**SHORT PROBLEM 1**
Show every line of the records that contains the string "shortInstrumentName", matching case exactly.
**SHORT PROBLEM 2**
Proceed with the passage about food and independence, picking up after its final sentence.

**TEXT PASSAGE**

Our last Inviting Writing prompt inspired some surprisingly pleasant memories of cafeteria meals, from the social dynamics of the school canteen to a fancy subsidized office food court. This month we move from the collective to the individual, exploring the theme of food and independence. Deciding what, how or where we eat is one of the earliest ways we assert our individuality. You might have a story about the first meal you cooked—or ordered in—after moving out of the house. Or about how you eat to the beat of a different drummer. Maybe you only eat what you grow or kill yourself, living independent of the food industry. We want to hear what food and independence means to you.
Send your true, original essays to FoodandThink@gmail.com with “Inviting Writing” in the subject line by Friday, September 16 (which happens to be Mexico’s Independence Day). We’ll read them all and post our favorites on subsequent Mondays. Remember to include your full name and a biographical detail or two (your city and/or profession; a link to your own blog if you’d like that included). I’ll get things started.
All Bun, No Burger
by Lisa Bramen
As a child, I was never a fan of meat unless it was slathered in barbecue sauce or otherwise camouflaged. My parents instituted a two-bite rule—I had to eat at least two forkfuls of everything on my plate, meat included, or no dessert. Although my family briefly flirted with vegetarianism in the early 1980s, after my mother saw a report on animal cruelty, the experiment didn’t last long.
Then, at the age of 16, as I was gnawing a piece of gristly steak at a cookout and thinking how gross it was, a revolutionary thought occurred to me: I didn’t have to eat meat, or anything else, if I didn’t want to. I was now old enough to make my own food choices.
The next day I declared my culinary independence to my mother, explaining that I planned to quit eating meat. As far as I remember she accepted my decision without objection. Although she didn’t cook separate meals just for me, I think she tried to accommodate my preference by making vegetarian side dishes that would work as my main course. In retrospect, she probably should have just told me that if I wanted to be so independent I should learn how to prepare my own meals.
My early years as a vegetarian weren’t always easy. It was still far from mainstream to avoid meat in the late 1980s, something that only wacky hippies did, and restaurants rarely had good vegetarian options, if they had any at all. A trip through Texas, in particular, proved challenging. Even a green salad was a rarity outside of the big cities there.

[Stored records]
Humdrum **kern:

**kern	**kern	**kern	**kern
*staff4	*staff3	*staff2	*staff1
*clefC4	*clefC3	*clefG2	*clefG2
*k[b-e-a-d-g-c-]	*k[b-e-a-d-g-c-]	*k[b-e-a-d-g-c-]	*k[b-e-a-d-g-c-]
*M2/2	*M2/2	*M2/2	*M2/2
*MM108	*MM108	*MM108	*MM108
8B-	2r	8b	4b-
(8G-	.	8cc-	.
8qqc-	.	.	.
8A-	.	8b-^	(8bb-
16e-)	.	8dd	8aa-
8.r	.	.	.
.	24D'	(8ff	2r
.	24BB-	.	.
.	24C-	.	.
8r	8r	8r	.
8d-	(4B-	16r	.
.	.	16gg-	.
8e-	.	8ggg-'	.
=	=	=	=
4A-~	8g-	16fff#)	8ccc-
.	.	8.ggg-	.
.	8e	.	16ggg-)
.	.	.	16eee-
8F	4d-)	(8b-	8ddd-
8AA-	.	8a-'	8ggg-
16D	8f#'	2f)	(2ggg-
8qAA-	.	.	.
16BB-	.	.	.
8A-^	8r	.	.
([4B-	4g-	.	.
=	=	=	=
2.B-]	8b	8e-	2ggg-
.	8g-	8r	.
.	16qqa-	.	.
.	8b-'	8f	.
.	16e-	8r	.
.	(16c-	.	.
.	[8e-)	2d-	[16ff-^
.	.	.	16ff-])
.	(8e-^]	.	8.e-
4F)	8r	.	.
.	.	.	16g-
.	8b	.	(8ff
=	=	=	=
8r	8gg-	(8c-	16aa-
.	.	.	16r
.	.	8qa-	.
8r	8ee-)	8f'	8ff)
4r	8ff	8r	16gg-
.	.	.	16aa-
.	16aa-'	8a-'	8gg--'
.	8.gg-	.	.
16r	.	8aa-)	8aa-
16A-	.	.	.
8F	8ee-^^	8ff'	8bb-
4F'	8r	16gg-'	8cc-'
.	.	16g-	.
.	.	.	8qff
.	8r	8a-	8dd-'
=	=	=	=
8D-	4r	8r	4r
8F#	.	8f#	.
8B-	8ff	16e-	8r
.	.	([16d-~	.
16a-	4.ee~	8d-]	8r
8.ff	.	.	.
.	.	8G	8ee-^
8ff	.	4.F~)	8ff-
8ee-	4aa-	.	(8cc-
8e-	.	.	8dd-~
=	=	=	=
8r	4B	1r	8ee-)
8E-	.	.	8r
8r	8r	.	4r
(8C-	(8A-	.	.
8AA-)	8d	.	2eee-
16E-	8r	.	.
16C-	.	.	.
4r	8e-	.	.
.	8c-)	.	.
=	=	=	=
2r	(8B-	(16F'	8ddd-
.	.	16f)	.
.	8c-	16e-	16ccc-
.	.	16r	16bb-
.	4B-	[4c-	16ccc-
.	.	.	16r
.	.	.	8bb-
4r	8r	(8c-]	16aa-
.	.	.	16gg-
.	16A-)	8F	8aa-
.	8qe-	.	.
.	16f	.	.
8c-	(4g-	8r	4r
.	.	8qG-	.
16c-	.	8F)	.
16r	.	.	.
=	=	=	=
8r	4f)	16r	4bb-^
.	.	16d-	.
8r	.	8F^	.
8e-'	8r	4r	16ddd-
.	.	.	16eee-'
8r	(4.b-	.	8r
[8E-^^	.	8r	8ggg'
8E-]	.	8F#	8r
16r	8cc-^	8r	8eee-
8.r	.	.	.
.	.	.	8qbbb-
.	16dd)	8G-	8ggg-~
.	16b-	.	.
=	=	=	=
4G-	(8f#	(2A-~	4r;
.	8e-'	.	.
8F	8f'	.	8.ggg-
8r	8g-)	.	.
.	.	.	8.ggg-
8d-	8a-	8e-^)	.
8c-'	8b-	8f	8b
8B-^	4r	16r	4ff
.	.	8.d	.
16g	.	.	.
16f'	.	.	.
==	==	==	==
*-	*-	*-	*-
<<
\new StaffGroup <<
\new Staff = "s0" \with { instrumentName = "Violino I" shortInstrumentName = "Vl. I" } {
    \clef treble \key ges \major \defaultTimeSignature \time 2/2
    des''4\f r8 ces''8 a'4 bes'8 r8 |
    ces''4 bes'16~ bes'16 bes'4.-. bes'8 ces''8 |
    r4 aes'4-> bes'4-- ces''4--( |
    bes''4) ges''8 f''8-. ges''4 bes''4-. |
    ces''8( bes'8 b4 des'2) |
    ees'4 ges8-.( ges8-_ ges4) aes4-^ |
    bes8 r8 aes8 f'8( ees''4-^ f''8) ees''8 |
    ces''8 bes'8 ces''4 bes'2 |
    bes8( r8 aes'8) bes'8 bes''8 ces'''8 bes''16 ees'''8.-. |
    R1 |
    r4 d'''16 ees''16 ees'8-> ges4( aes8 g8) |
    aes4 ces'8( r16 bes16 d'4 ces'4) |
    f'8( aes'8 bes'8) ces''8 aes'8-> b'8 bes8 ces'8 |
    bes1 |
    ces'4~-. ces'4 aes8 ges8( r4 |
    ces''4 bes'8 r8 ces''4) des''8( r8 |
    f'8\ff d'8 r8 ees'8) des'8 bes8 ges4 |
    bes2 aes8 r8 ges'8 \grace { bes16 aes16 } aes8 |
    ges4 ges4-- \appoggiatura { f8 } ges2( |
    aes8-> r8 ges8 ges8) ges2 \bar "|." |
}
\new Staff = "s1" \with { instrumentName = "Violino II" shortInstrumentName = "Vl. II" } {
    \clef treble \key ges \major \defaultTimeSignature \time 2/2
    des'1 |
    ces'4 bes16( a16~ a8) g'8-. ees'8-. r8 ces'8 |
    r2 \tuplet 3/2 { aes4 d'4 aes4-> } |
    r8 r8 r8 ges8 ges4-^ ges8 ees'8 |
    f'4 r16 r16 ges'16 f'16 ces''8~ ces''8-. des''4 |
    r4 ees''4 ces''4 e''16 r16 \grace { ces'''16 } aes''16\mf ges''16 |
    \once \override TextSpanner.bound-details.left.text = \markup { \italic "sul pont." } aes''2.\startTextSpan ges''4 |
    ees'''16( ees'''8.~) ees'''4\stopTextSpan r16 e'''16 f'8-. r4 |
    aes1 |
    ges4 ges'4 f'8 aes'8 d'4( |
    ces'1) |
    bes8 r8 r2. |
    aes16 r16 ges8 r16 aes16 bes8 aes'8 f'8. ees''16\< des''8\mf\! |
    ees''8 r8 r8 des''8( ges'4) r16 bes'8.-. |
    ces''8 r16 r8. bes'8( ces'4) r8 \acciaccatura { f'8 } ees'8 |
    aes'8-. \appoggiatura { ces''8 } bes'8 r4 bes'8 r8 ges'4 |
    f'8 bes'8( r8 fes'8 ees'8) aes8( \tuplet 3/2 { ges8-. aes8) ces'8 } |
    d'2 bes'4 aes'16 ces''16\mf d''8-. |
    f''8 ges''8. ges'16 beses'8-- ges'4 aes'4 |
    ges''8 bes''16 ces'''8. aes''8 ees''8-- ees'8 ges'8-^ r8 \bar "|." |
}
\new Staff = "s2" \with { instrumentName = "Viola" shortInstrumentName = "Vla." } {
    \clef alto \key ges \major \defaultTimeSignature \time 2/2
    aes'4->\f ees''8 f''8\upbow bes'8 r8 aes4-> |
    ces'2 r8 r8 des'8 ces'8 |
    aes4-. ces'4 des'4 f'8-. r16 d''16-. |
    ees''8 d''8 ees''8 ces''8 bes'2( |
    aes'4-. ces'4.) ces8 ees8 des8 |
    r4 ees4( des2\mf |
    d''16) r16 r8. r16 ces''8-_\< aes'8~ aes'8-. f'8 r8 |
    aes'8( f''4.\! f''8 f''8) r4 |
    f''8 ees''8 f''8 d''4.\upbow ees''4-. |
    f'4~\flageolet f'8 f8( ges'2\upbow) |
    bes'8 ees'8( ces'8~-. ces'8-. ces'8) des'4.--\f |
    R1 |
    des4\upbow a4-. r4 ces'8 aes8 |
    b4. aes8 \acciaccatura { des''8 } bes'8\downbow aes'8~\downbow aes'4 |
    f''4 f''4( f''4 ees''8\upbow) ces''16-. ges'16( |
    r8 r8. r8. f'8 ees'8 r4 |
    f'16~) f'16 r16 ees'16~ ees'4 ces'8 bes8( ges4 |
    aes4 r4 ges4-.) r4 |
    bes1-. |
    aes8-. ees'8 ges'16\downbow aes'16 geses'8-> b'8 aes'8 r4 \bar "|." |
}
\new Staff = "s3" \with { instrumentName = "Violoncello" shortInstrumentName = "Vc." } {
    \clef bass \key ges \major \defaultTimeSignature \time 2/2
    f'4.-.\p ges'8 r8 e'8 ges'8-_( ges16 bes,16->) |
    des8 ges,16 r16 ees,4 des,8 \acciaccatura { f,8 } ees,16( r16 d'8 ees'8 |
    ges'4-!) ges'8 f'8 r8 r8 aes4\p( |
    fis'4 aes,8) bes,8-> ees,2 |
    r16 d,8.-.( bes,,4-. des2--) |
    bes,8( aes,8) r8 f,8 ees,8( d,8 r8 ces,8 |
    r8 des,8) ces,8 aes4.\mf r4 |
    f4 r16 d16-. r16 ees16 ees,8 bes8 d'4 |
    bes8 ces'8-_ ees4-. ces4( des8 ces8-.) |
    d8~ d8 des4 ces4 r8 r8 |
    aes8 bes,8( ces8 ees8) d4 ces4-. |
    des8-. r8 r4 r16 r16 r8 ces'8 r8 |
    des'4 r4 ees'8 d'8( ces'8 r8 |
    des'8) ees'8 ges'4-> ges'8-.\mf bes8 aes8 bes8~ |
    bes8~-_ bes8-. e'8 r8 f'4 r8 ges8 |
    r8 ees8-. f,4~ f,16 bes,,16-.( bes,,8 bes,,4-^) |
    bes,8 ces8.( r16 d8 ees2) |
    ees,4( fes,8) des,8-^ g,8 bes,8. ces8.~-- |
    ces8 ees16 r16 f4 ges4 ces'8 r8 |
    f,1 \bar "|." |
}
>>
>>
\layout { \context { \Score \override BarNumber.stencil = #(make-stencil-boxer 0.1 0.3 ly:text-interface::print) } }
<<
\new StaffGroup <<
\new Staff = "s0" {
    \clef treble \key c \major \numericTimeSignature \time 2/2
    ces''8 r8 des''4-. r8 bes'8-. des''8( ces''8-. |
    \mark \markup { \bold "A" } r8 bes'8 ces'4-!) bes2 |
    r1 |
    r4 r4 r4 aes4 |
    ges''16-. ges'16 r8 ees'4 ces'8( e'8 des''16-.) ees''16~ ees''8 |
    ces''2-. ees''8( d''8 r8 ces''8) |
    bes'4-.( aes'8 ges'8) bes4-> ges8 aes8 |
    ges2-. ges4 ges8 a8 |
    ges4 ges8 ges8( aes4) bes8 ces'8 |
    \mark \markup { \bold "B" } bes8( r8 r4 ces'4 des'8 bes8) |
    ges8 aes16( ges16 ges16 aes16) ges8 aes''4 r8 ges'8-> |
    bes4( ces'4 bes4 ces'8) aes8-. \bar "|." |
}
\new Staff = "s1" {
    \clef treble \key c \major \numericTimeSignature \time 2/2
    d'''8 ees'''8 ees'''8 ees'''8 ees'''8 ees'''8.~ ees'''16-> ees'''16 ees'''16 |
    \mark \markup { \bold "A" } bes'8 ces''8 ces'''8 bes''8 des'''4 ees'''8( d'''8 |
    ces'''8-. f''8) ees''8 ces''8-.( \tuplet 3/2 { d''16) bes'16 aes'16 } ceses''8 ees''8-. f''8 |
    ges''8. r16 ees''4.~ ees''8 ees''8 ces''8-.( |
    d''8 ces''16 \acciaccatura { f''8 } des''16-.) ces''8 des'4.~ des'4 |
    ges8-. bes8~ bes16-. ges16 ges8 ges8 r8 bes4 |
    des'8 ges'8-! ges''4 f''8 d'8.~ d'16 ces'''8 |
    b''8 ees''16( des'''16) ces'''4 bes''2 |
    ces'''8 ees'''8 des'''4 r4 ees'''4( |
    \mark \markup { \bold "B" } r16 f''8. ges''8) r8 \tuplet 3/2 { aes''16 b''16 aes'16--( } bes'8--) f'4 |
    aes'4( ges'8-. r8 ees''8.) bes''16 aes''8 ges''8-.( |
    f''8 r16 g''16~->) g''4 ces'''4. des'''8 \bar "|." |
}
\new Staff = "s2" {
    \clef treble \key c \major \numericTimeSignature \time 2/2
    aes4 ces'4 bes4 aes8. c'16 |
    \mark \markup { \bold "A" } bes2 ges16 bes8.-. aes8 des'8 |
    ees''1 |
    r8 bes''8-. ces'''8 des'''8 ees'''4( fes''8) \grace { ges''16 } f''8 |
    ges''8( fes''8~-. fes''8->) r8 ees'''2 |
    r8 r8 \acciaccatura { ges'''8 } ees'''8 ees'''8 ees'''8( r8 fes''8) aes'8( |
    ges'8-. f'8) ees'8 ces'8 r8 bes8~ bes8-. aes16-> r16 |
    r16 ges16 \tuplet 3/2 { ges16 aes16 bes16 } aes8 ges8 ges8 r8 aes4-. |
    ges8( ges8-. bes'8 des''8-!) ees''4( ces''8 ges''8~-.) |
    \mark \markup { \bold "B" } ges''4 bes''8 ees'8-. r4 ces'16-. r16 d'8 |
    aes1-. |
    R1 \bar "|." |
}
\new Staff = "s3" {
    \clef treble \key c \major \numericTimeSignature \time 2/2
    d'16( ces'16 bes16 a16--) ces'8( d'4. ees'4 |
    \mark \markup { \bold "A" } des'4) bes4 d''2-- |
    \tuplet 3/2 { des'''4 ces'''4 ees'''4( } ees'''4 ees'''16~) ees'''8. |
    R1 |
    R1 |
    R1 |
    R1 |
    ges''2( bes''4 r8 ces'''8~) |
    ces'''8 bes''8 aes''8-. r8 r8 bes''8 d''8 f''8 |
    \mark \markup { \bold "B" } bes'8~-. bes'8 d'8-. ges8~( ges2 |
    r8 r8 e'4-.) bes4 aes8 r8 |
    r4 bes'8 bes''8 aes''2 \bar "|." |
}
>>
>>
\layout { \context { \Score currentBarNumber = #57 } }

**EXERCISE OUTPUT 1**
\new Staff = "s0" \with { instrumentName = "Violino I" shortInstrumentName = "Vl. I" } {
\new Staff = "s1" \with { instrumentName = "Violino II" shortInstrumentName = "Vl. II" } {
\new Staff = "s2" \with { instrumentName = "Viola" shortInstrumentName = "Vla." } {
\new Staff = "s3" \with { instrumentName = "Violoncello" shortInstrumentName = "Vc." } {

**EXERCISE OUTPUT 2**
Still, I managed to avoid eating meat for almost a decade—not counting two times when I ate it by accident. The first incident was within a week of going vegetarian. I had somehow forgotten that one of my favorite after-school snacks, frozen taquitos, were filled with meat. I think I finished them anyway, as a last hurrah. The second time was a few years later, at a hostel in Italy, when I accepted an offer to share another guest’s pasta without realizing it contained beef. Too bashful and polite to point out my mistake, I ate a bowlful.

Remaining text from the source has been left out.